(Task to carry out)
Wherever "models" shows up in the records below, copy the whole line.
(Beginning of Data to use)
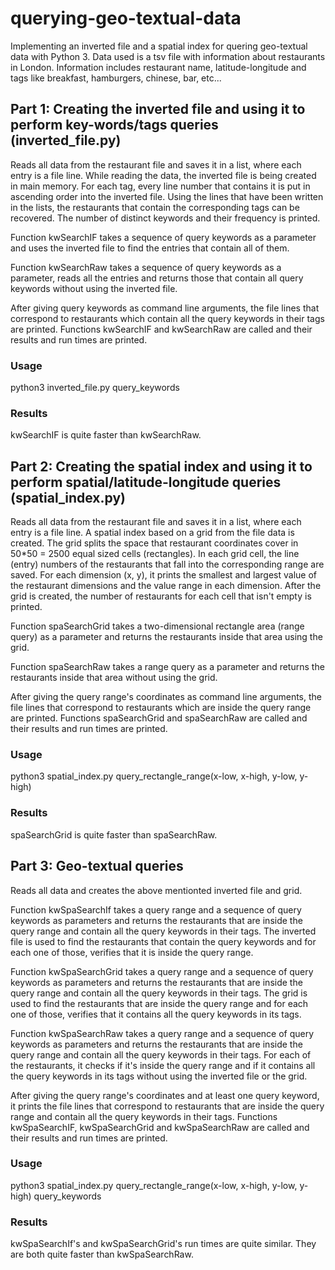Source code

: # querying-geo-textual-data
Implementing an inverted file and a spatial index for quering geo-textual data with Python 3. Data used is a tsv file with information about restaurants in London. Information includes restaurant name, latitude-longitude and tags like breakfast, hamburgers, chinese, bar, etc...

<p>
<h2>Part 1: Creating the inverted file and using it to perform key-words/tags queries (inverted_file.py)</h2>
Reads all data from the restaurant file and saves it in a list, where each entry is a file line. While reading the data, the inverted file is being created in main memory. For each tag, every line number that contains it is put in ascending order into the inverted file. Using the lines that have been written in the lists, the restaurants that contain the corresponding tags can be recovered. The number of distinct keywords and their frequency is printed.
</p>

<p>
Function kwSearchIF takes a sequence of query keywords as a parameter and uses the inverted file to find the entries that contain all of them.
</p>

<p>
Function kwSearchRaw takes a sequence of query keywords as a parameter, reads all the entries and returns those that contain all query keywords without using the inverted file.
</p>

<p>After giving query keywords as command line arguments, the file lines that correspond to restaurants which contain all the query keywords in their tags are printed. Functions kwSearchIF and kwSearchRaw are called and their results and run times are printed.</p>


<p>
<h3>Usage</h3>
python3 inverted_file.py query_keywords
</p>

<p>
<h3>Results</h3>
kwSearchIF is quite faster than kwSearchRaw.
</p>

<p>
<h2>Part 2: Creating the spatial index and using it to perform spatial/latitude-longitude queries (spatial_index.py)</h2>
Reads all data from the restaurant file and saves it in a list, where each entry is a file line. A spatial index based on a grid from the file data is created. The grid splits the space that restaurant coordinates cover in 50*50 = 2500 equal sized cells (rectangles). In each grid cell, the line (entry) numbers of the restaurants that fall into the corresponding range are saved. For each dimension (x, y), it prints the smallest and largest value of the restaurant dimensions and the value range in each dimension. After the grid is created, the number of restaurants for each cell that isn't empty is printed.
</p>

<p>
Function spaSearchGrid takes a two-dimensional rectangle area (range query) as a parameter and returns the restaurants inside that area using the grid.
</p>

<p>
Function spaSearchRaw takes a range query as a parameter and returns the restaurants inside that area without using the grid.
</p>

<p>
After giving the query range's coordinates as command line arguments, the file lines that correspond to restaurants which are inside the query range are printed. Functions spaSearchGrid and spaSearchRaw are called and their results and run times are printed.
</p>

<p>
<h3>Usage</h3>
python3 spatial_index.py query_rectangle_range(x-low, x-high, y-low, y-high)
</p>

<p>
<h3>Results</h3>
spaSearchGrid is quite faster than spaSearchRaw.
</p>

<p>
<h2>Part 3: Geo-textual queries</h2>
Reads all data and creates the above mentionted inverted file and grid.
</p>

<p>
Function kwSpaSearchIf takes a query range and a sequence of query keywords as parameters and returns the restaurants that are inside the query range and contain all the query keywords in their tags. The inverted file is used to find the restaurants that contain the query keywords and for each one of those, verifies that it is inside the query range.
</p>

<p>Function kwSpaSearchGrid takes a query range and a sequence of query keywords as parameters and returns the restaurants that are inside the query range and contain all the query keywords in their tags. The grid is used to find the restaurants that are inside the query range and for each one of those, verifies that it contains all the query keywords in its tags.
</p>

<p>
Function kwSpaSearchRaw takes a query range and a sequence of query keywords as parameters and returns the restaurants that are inside the query range and contain all the query keywords in their tags. For each of the restaurants, it checks if it's inside the query range and if it contains all the query keywords in its tags without using the inverted file or the grid.
</p>

<p>
After giving the query range's coordinates and at least one query keyword, it prints the file lines that correspond to restaurants that are inside the query range and contain all the query keywords in their tags. Functions kwSpaSearchIF, kwSpaSearchGrid and kwSpaSearchRaw are called and their results and run times are printed.
</p>

<p>
<h3>Usage</h3>
python3 spatial_index.py query_rectangle_range(x-low, x-high, y-low, y-high) query_keywords
</p>

<p>
<h3>Results</h3>
kwSpaSearchIf's and kwSpaSearchGrid's run times are quite similar. They are both quite faster than kwSpaSearchRaw.
</p>

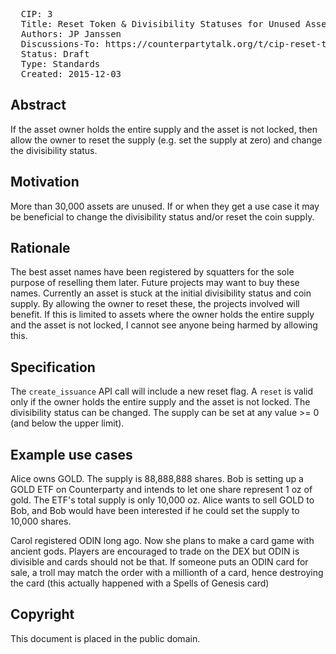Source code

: <pre>
  CIP: 3
  Title: Reset Token & Divisibility Statuses for Unused Asset
  Authors: JP Janssen
  Discussions-To: https://counterpartytalk.org/t/cip-reset-token-divisibility-statuses-for-unused-asset/1643
  Status: Draft
  Type: Standards
  Created: 2015-12-03
</pre>

## Abstract ##

If the asset owner holds the entire supply and the asset is not locked, then allow the owner to reset the supply (e.g. set the supply at zero) and change the divisibility status.

## Motivation ##

More than 30,000 assets are unused. If or when they get a use case it may be beneficial to change the divisibility status and/or reset the coin supply.

## Rationale ##

The best asset names have been registered by squatters for the sole purpose of reselling them later. Future projects may want to buy these names. Currently an asset is stuck at the initial divisibility status and coin supply. By allowing the owner to reset these, the projects involved will benefit. If this is limited to assets where the owner holds the entire supply and the asset is not locked, I cannot see anyone being harmed by allowing this.

## Specification ##

The `create_issuance` API call will include a new reset flag. A `reset` is valid only if the owner holds the entire supply and the asset is not locked. The divisibility status can be changed. The supply can be set at any value >= 0 (and below the upper limit).

## Example use cases ##

Alice owns GOLD. The supply is 88,888,888 shares. Bob is setting up a GOLD ETF on Counterparty and intends to let one share represent 1 oz of gold. The ETF's total supply is only 10,000 oz. Alice wants to sell GOLD to Bob, and Bob would have been interested if he could set the supply to 10,000 shares.

Carol registered ODIN long ago. Now she plans to make a card game with ancient gods. Players are encouraged to trade on the DEX but ODIN is divisible and cards should not be that. If someone puts an ODIN card for sale, a troll may match the order with a millionth of a card, hence destroying the card (this actually happened with a Spells of Genesis card)

## Copyright ##

This document is placed in the public domain.
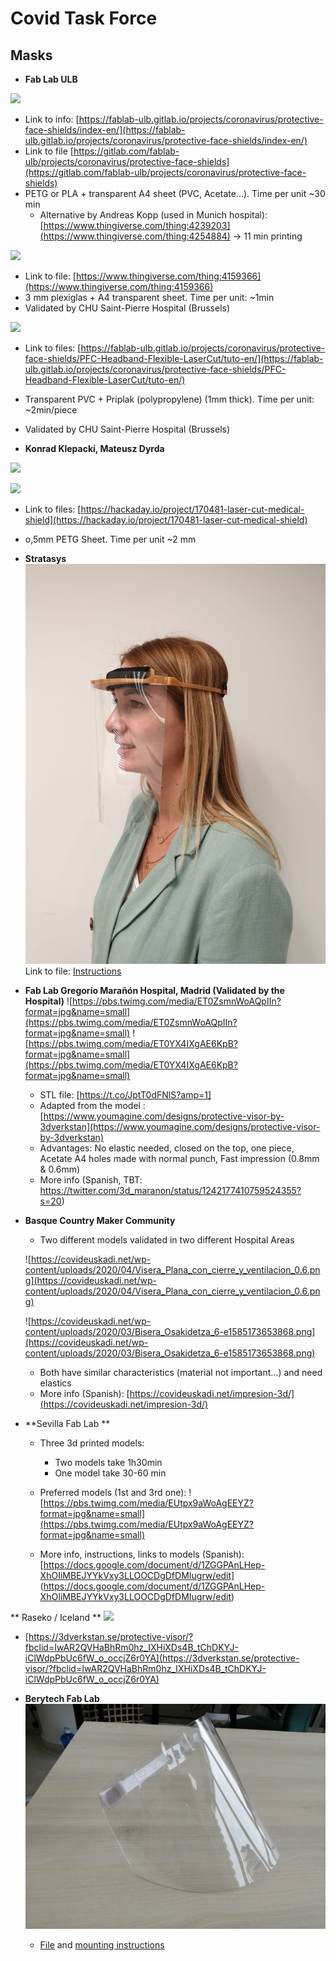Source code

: # Covid Task Force
## Masks
* **Fab Lab ULB**

![](https://fablab-ulb.gitlab.io/projects/coronavirus/protective-face-shields/images/P1-summary.jpeg)
   * Link to info: [https://fablab-ulb.gitlab.io/projects/coronavirus/protective-face-shields/index-en/](https://fablab-ulb.gitlab.io/projects/coronavirus/protective-face-shields/index-en/)
   * Link to file [https://gitlab.com/fablab-ulb/projects/coronavirus/protective-face-shields](https://gitlab.com/fablab-ulb/projects/coronavirus/protective-face-shields)
   * PETG or PLA + transparent A4 sheet (PVC, Acetate...). Time per unit ~30 min
     * Alternative by Andreas Kopp (used in Munich hospital): [https://www.thingiverse.com/thing:4239203](https://www.thingiverse.com/thing:4254884) -> 11 min printing
  
![](https://fablab-ulb.gitlab.io/projects/coronavirus/protective-face-shields/images/P2-summary.jpeg)
   * Link to file: [https://www.thingiverse.com/thing:4159366](https://www.thingiverse.com/thing:4159366)
   * 3 mm plexiglas + A4 transparent sheet. Time per unit: ~1min
   * Validated by CHU Saint-Pierre Hospital (Brussels)
  
![](https://fablab-ulb.gitlab.io/projects/coronavirus/protective-face-shields/images/headband-flexible-general.png)
   * Link to files: [https://fablab-ulb.gitlab.io/projects/coronavirus/protective-face-shields/PFC-Headband-Flexible-LaserCut/tuto-en/](https://fablab-ulb.gitlab.io/projects/coronavirus/protective-face-shields/PFC-Headband-Flexible-LaserCut/tuto-en/)
   * Transparent PVC + Priplak (polypropylene) (1mm thick). Time per unit: ~2min/piece
   * Validated by CHU Saint-Pierre Hospital (Brussels)

* **Konrad Klepacki, Mateusz Dyrda**

![](https://cdn.hackaday.io/images/8216541584736507659.jpg)

![](https://cdn.hackaday.io/images/6521771584736681384.jpg)
   * Link to files: [https://hackaday.io/project/170481-laser-cut-medical-shield](https://hackaday.io/project/170481-laser-cut-medical-shield)
   * o,5mm PETG Sheet. Time per unit ~2 mm

* **Stratasys**
![](Masks/Stratasys/ohaad_instructions.jpg)
Link to file: [Instructions](Masks/Stratasys/ohaad_instructions.pdf)

* **Fab Lab Gregorio Marañón Hospital, Madrid (Validated by the Hospital)**
![https://pbs.twimg.com/media/ET0ZsmnWoAQpIIn?format=jpg&name=small](https://pbs.twimg.com/media/ET0ZsmnWoAQpIIn?format=jpg&name=small)
![https://pbs.twimg.com/media/ET0YX4IXgAE6KpB?format=jpg&name=small](https://pbs.twimg.com/media/ET0YX4IXgAE6KpB?format=jpg&name=small)
  * STL file: [https://t.co/JptT0dFNlS?amp=1]
  * Adapted from the model : [https://www.youmagine.com/designs/protective-visor-by-3dverkstan](https://www.youmagine.com/designs/protective-visor-by-3dverkstan)
  * Advantages: No elastic needed, closed on the top, one piece, Acetate A4 holes made with normal punch, Fast impression (0.8mm & 0.6mm)
  * More info (Spanish, TBT: https://twitter.com/3d_maranon/status/1242177410759524355?s=20)
  
* **Basque Country Maker Community**
  * Two different models validated in two different Hospital Areas
  
  ![https://covideuskadi.net/wp-content/uploads/2020/04/Visera_Plana_con_cierre_y_ventilacion_0.6.png](https://covideuskadi.net/wp-content/uploads/2020/04/Visera_Plana_con_cierre_y_ventilacion_0.6.png)
  
  ![https://covideuskadi.net/wp-content/uploads/2020/03/Bisera_Osakidetza_6-e1585173653868.png](https://covideuskadi.net/wp-content/uploads/2020/03/Bisera_Osakidetza_6-e1585173653868.png)
  
  * Both have similar characteristics (material not important...) and need elastics
  * More info (Spanish): [https://covideuskadi.net/impresion-3d/](https://covideuskadi.net/impresion-3d/)
 
* **Sevilla Fab Lab **
  * Three 3d printed models:
     * Two models take 1h30min 
     * One model take 30-60 min
  * Preferred models (1st and 3rd one):
  ![https://pbs.twimg.com/media/EUtpx9aWoAgEEYZ?format=jpg&name=small](https://pbs.twimg.com/media/EUtpx9aWoAgEEYZ?format=jpg&name=small)
  
  * More info, instructions, links to models (Spanish): [https://docs.google.com/document/d/1ZGGPAnLHep-XhOIiMBEJYYkVxy3LLOOCDgDfDMIugrw/edit] (https://docs.google.com/document/d/1ZGGPAnLHep-XhOIiMBEJYYkVxy3LLOOCDgDfDMIugrw/edit)
  
 ** Raseko / Iceland **
 ![](https://mk03dverkstanb4pk6hu.kinstacdn.com/wp-content/uploads/2020/03/90349253_10221226740193064_2810190320019439616_o.jpg) 
   * [https://3dverkstan.se/protective-visor/?fbclid=IwAR2QVHaBhRm0hz_IXHiXDs4B_tChDKYJ-iClWdpPbUc6fW_o_occjZ6r0YA](https://3dverkstan.se/protective-visor/?fbclid=IwAR2QVHaBhRm0hz_IXHiXDs4B_tChDKYJ-iClWdpPbUc6fW_o_occjZ6r0YA)
   
* **Berytech Fab Lab**
![](Masks/Berytech/Berytech.png)
  * [File](Masks/Berytech/berytech.dxf) and [mounting instructions](Masks/Berytech/Face_shield_assembly.pdf)
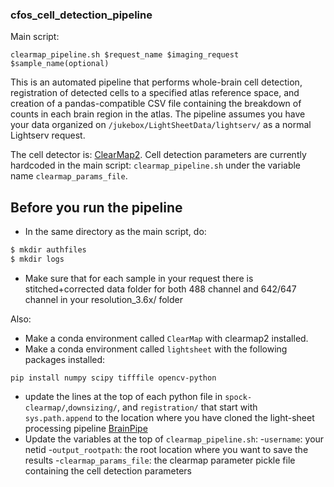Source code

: ### cfos_cell_detection_pipeline

Main script:
```
clearmap_pipeline.sh $request_name $imaging_request $sample_name(optional)
```
This is an automated pipeline that performs whole-brain cell detection, registration of  detected cells to a specified atlas reference space, and creation of a pandas-compatible CSV file containing the breakdown of counts in each brain region in the atlas. The pipeline assumes you have your data organized on `/jukebox/LightSheetData/lightserv/` as a normal Lightserv request.  

The cell detector is: [ClearMap2](https://github.com/ChristophKirst/ClearMap2). Cell detection parameters are currently hardcoded in the main script: `clearmap_pipeline.sh` under the variable name `clearmap_params_file`. 

## Before you run the pipeline
- In the same directory as the main script, do:
```bash
$ mkdir authfiles
$ mkdir logs
```
- Make sure that for each sample in your request there is stitched+corrected data folder for both 488 channel and 642/647 channel in your resolution_3.6x/ folder

Also:
- Make a conda environment called `ClearMap` with clearmap2 installed.
- Make a conda environment called `lightsheet` with the following packages installed:
```
pip install numpy scipy tifffile opencv-python 
```
- update the lines at the top of each python file in `spock-clearmap/`,`downsizing/`, and `registration/` that start with `sys.path.append` to the location where you have cloned the light-sheet processing pipeline [BrainPipe](https://github.com/BrainCOGS/BrainPipe)
- Update the variables at the top of `clearmap_pipeline.sh`:
    -`username`: your netid
    -`output_rootpath`: the root location where you want to save the results
    -`clearmap_params_file`: the clearmap parameter pickle file containing the cell detection parameters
(End of Data to use)
(Solution to this task)
  * Two different models validated in two different Hospital Areas
  * Three 3d printed models:
     * Two models take 1h30min 
  * Preferred models (1st and 3rd one):
  * More info, instructions, links to models (Spanish): [https://docs.google.com/document/d/1ZGGPAnLHep-XhOIiMBEJYYkVxy3LLOOCDgDfDMIugrw/edit] (https://docs.google.com/document/d/1ZGGPAnLHep-XhOIiMBEJYYkVxy3LLOOCDgDfDMIugrw/edit)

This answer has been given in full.